Tommy Tiernan… That’s how I like to spend my budget money. Everything is forgiven and forgotten….. For an hour at least… Genius.
Well that’s Black Wednesday done and dusted. One of the notoriously slow days for crowds at the Fringe. The thrifty 2-for-1 deal hunters of Monday and Tuesday are gone but the weekend crowds haven’t arrived yet. This, combined with the biblical rains, meant Edinburgh was a comparable ghost town today, complete with tumbleweed-esque bundles of soggy flyers.
Despite this, I (with the help of hustler extraordinaire Aidan Greene) managed to get decent numbers to our shows. And unlike the weekend crowd, the lot today seemed to want to be interested in my emo bullshit. So here’s to more of that!
Shout out to my pals from Dreamgun, Heber and Stephen, for putting on a super show in Mimes In Time. Also, if you’re visiting the Fringe over the month, be sure to check out Nicole Henriksen in the Underbelly, with her wonderful theatre show Making It Rain.
Someone just placed a lure at the Pokestop opposite my flat so I’m going to go take advantage of that.

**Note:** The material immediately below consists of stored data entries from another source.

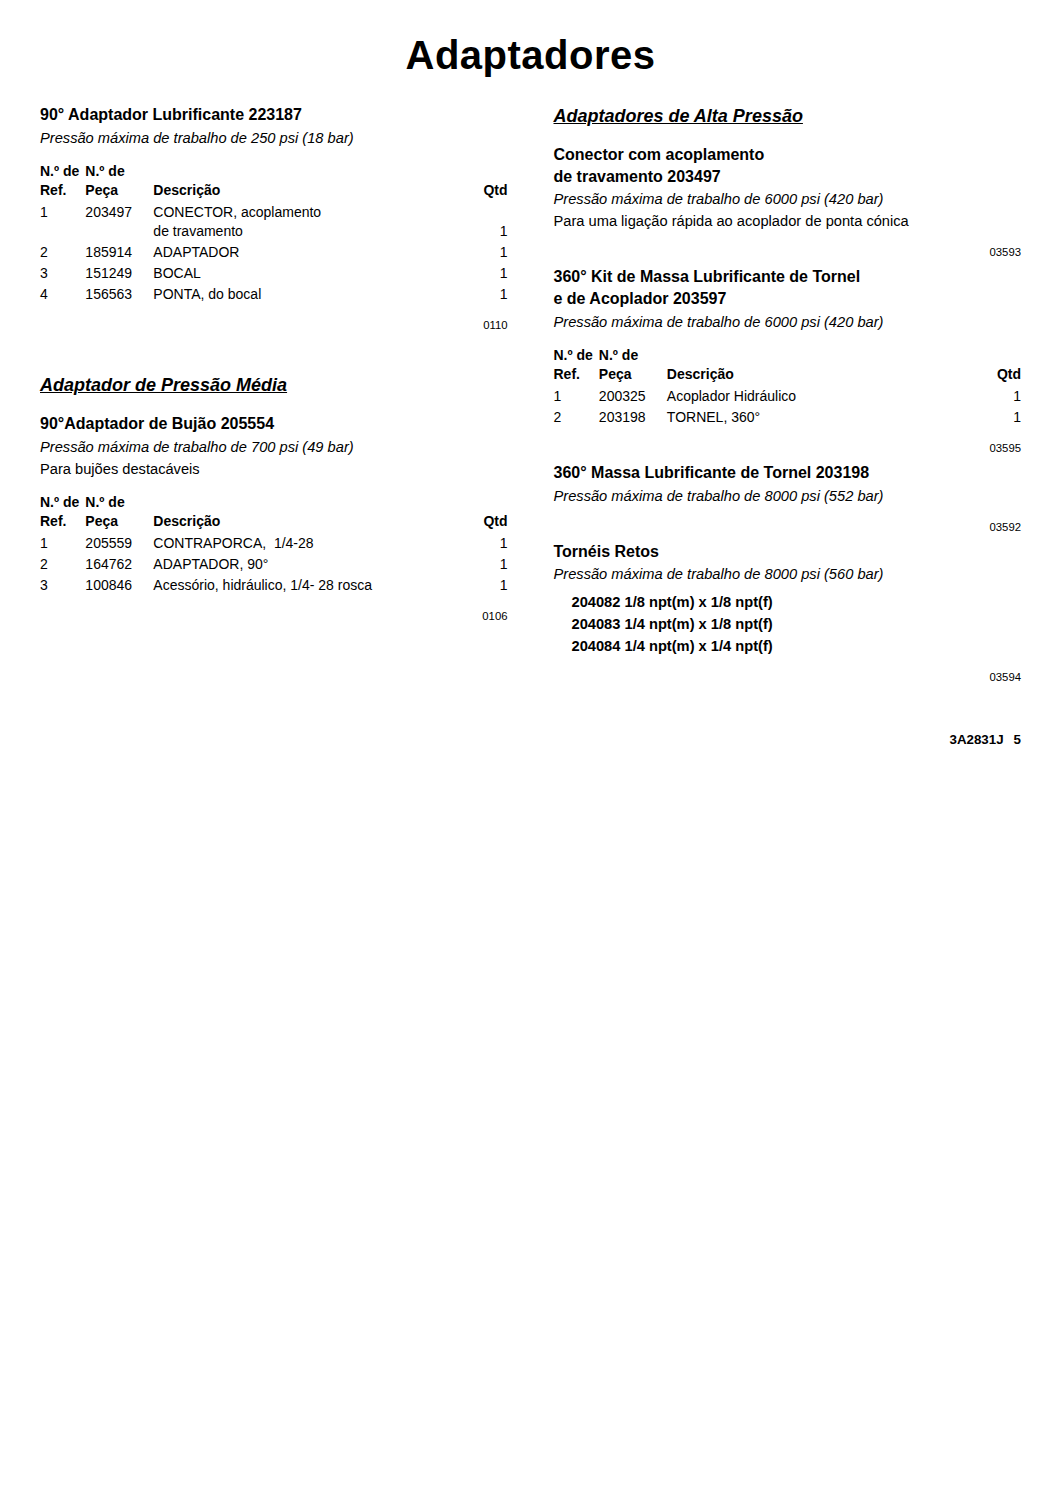Adaptadores
90° Adaptador Lubrificante 223187
Pressão máxima de trabalho de 250 psi (18 bar)
| N.º de Ref. | N.º de Peça | Descrição | Qtd |
| --- | --- | --- | --- |
| 1 | 203497 | CONECTOR, acoplamento de travamento | 1 |
| 2 | 185914 | ADAPTADOR | 1 |
| 3 | 151249 | BOCAL | 1 |
| 4 | 156563 | PONTA, do bocal | 1 |
0110
Adaptador de Pressão Média
90°Adaptador de Bujão 205554
Pressão máxima de trabalho de 700 psi (49 bar)
Para bujões destacáveis
| N.º de Ref. | N.º de Peça | Descrição | Qtd |
| --- | --- | --- | --- |
| 1 | 205559 | CONTRAPORCA, 1/4-28 | 1 |
| 2 | 164762 | ADAPTADOR, 90° | 1 |
| 3 | 100846 | Acessório, hidráulico, 1/4- 28 rosca | 1 |
0106
Adaptadores de Alta Pressão
Conector com acoplamento
de travamento 203497
Pressão máxima de trabalho de 6000 psi (420 bar)
Para uma ligação rápida ao acoplador de ponta cónica
03593
360° Kit de Massa Lubrificante de Tornel
e de Acoplador 203597
Pressão máxima de trabalho de 6000 psi (420 bar)
| N.º de Ref. | N.º de Peça | Descrição | Qtd |
| --- | --- | --- | --- |
| 1 | 200325 | Acoplador Hidráulico | 1 |
| 2 | 203198 | TORNEL, 360° | 1 |
03595
360° Massa Lubrificante de Tornel 203198
Pressão máxima de trabalho de 8000 psi (552 bar)
03592
Tornéis Retos
Pressão máxima de trabalho de 8000 psi (560 bar)
204082 1/8 npt(m) x 1/8 npt(f)
204083 1/4 npt(m) x 1/8 npt(f)
204084 1/4 npt(m) x 1/4 npt(f)
03594
3A2831J 5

You’re a comic? Wow. How unique. Come to the fringe. Put on a show. Just don’t do the unforgivable, don’t buy into the bullshit. Don’t fall for the “Great show, man”s, the back pats and the retweets. You have to see this city for what it is: A fairytale. It’s the island Pinocchio lands on, where the children are in charge; they drink alcohol and smoke cigars, slowly turning into jackasses. The only thing Carlo Collodi got wrong was the speed of the transformation. Edinburgh is just a bunch of kids playing pretend but don’t listen to me, I’m just some asshole handing you a flier.

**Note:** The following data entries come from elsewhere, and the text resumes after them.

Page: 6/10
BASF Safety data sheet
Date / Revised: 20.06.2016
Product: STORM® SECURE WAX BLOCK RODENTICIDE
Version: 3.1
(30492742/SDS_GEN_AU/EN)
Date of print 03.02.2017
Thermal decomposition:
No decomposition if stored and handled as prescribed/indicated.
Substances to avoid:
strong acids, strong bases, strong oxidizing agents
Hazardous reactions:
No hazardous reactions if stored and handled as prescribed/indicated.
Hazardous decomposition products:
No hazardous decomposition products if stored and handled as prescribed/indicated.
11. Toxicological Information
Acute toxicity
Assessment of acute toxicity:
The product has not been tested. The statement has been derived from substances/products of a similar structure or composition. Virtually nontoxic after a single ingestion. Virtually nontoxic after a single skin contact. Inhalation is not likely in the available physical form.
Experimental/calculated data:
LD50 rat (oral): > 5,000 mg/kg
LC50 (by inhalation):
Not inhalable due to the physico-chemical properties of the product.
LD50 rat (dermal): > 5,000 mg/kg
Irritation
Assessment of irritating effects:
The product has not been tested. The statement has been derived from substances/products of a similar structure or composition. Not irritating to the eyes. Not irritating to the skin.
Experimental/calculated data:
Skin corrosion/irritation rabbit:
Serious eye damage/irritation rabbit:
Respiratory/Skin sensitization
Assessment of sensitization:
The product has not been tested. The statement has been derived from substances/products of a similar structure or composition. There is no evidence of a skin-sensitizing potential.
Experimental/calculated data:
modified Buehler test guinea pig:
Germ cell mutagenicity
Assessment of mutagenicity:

Day 7 has begun. It’s 2:36am. I’m sitting in a chip shop whilst it’s pissing rain outside. A Romanian woman is arguing with her Scottish boyfriend as horrible Latin dance music plays in the background. Did two shows today/yesterday. First one went great, second went okay. The first was 6 people. They loved it. I did too. The second show was a messy midnight show. Pretty unresponsive crowd but I’m happy with my performance. Highlight of the gig was watching an English comic declare to the audience “That joke kills at the Comedy Store” after a bit about Kiera Knightly having small breasts bombs. They still seemed unimpressed. I think I’m just grateful people are coming out to see shows. It’s amazing we get to do this at all. Standing up on a stage and making a room full of people laugh is an honour. The fact that I get to be here for the fringe, it still blows my mind. I have to remember that tomorrow when I sober up. The fighting couple have left the chipper with a pizza under their arm. Now they’re outside leaning up against the window kissing in the rain. Romance isn’t dead.